-- WHAT NEEDS TO BE DONE --
Please make an exact copy of the listing, without the pictures.

-- GIVEN ENTRIES --
^^^^^^^^

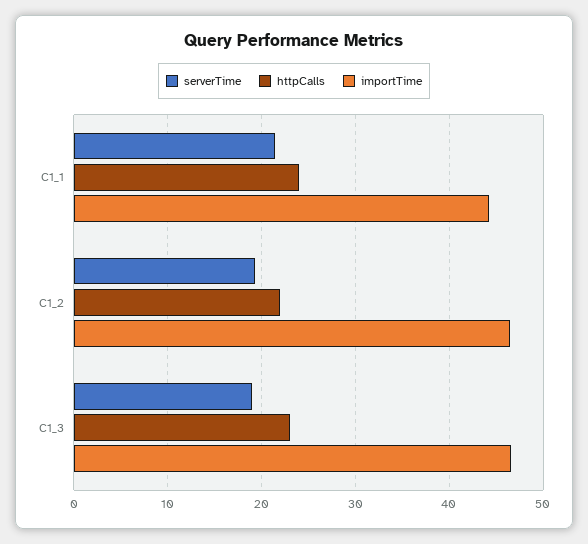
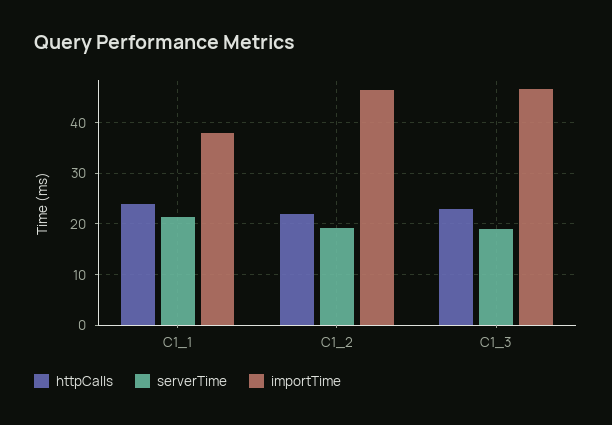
  {
    "serverTime": {
      "C1_1": 21,
      "C1_2": 19,
      "C1_3": 19
    },
    "httpCalls": {
      "C1_1": 24,
      "C1_2": 22,
      "C1_3": 23
    },
    "importTime": {
-     "C1_1": 44,
+     "C1_1": 38,
      "C1_2": 46,
      "C1_3": 47
    }
  }

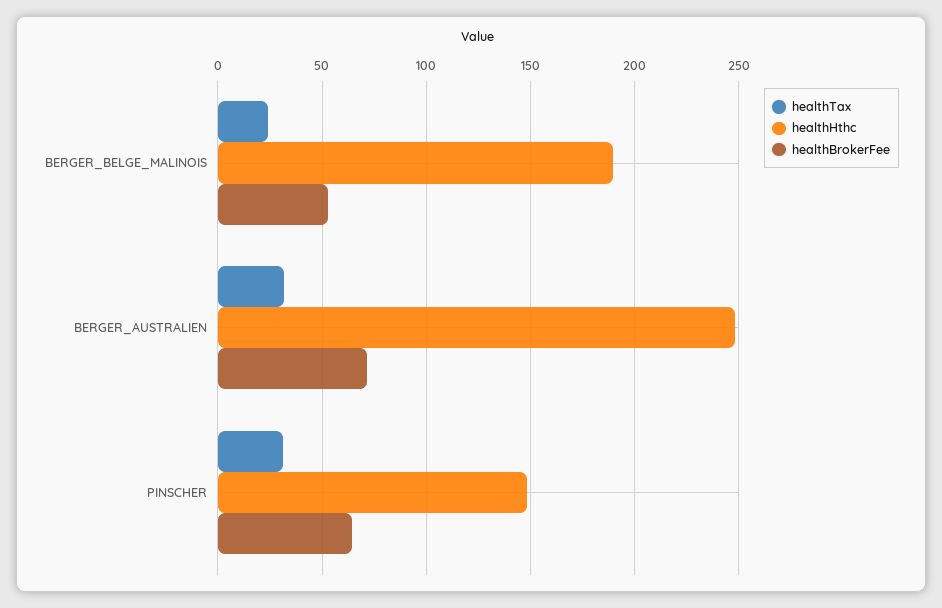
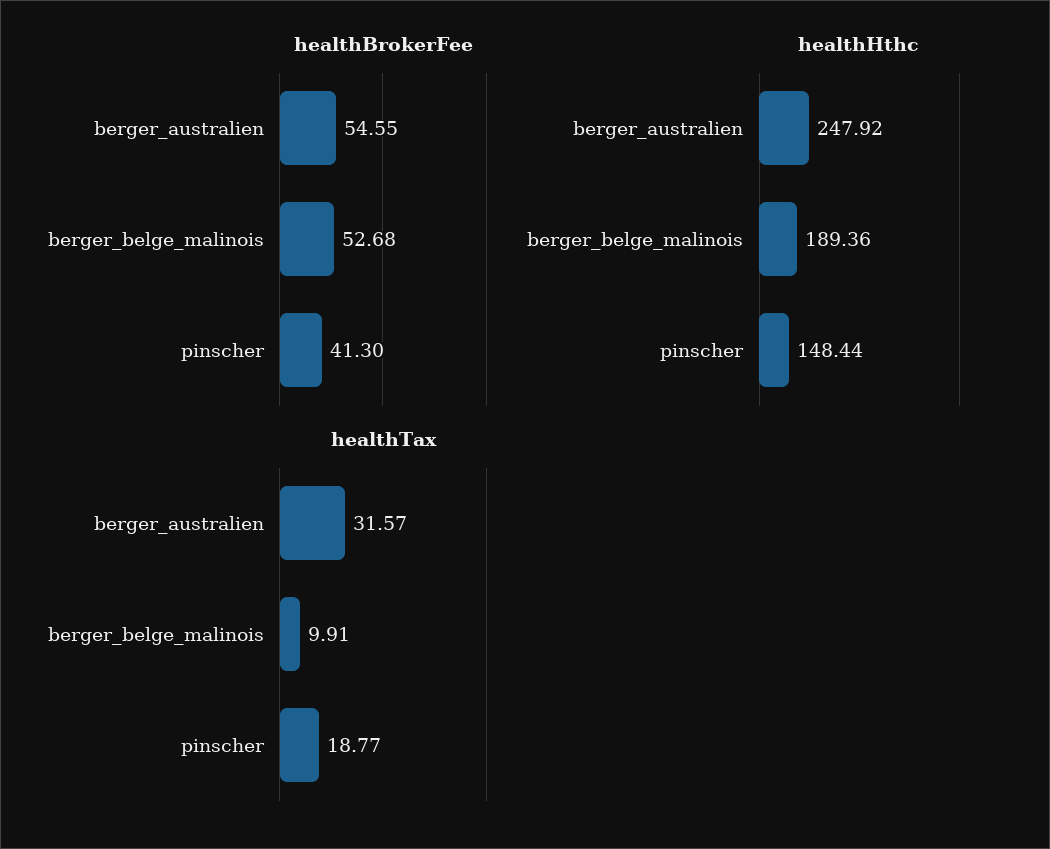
  {
    "healthTax": {
-     "BERGER_BELGE_MALINOIS": 25,
+     "BERGER_BELGE_MALINOIS": 9.91,
      "BERGER_AUSTRALIEN": 31.57,
-     "PINSCHER": 30
+     "PINSCHER": 18.77
    },
    "healthHthc": {
      "BERGER_BELGE_MALINOIS": 189.36,
      "BERGER_AUSTRALIEN": 247.92,
      "PINSCHER": 148.44
    },
    "healthBrokerFee": {
      "BERGER_BELGE_MALINOIS": 52.68,
-     "BERGER_AUSTRALIEN": 70,
+     "BERGER_AUSTRALIEN": 54.55,
-     "PINSCHER": 65
+     "PINSCHER": 41.3
    }
  }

^^^^^^^^

-- ANSWER TO THE PROBLEM --
  {
    "serverTime": {
      "C1_1": 21,
      "C1_2": 19,
      "C1_3": 19
    },
    "httpCalls": {
      "C1_1": 24,
      "C1_2": 22,
      "C1_3": 23
    },
    "importTime": {
-     "C1_1": 44,
+     "C1_1": 38,
      "C1_2": 46,
      "C1_3": 47
    }
  }

  {
    "healthTax": {
-     "BERGER_BELGE_MALINOIS": 25,
+     "BERGER_BELGE_MALINOIS": 9.91,
      "BERGER_AUSTRALIEN": 31.57,
-     "PINSCHER": 30
+     "PINSCHER": 18.77
    },
    "healthHthc": {
      "BERGER_BELGE_MALINOIS": 189.36,
      "BERGER_AUSTRALIEN": 247.92,
      "PINSCHER": 148.44
    },
    "healthBrokerFee": {
      "BERGER_BELGE_MALINOIS": 52.68,
-     "BERGER_AUSTRALIEN": 70,
+     "BERGER_AUSTRALIEN": 54.55,
-     "PINSCHER": 65
+     "PINSCHER": 41.3
    }
  }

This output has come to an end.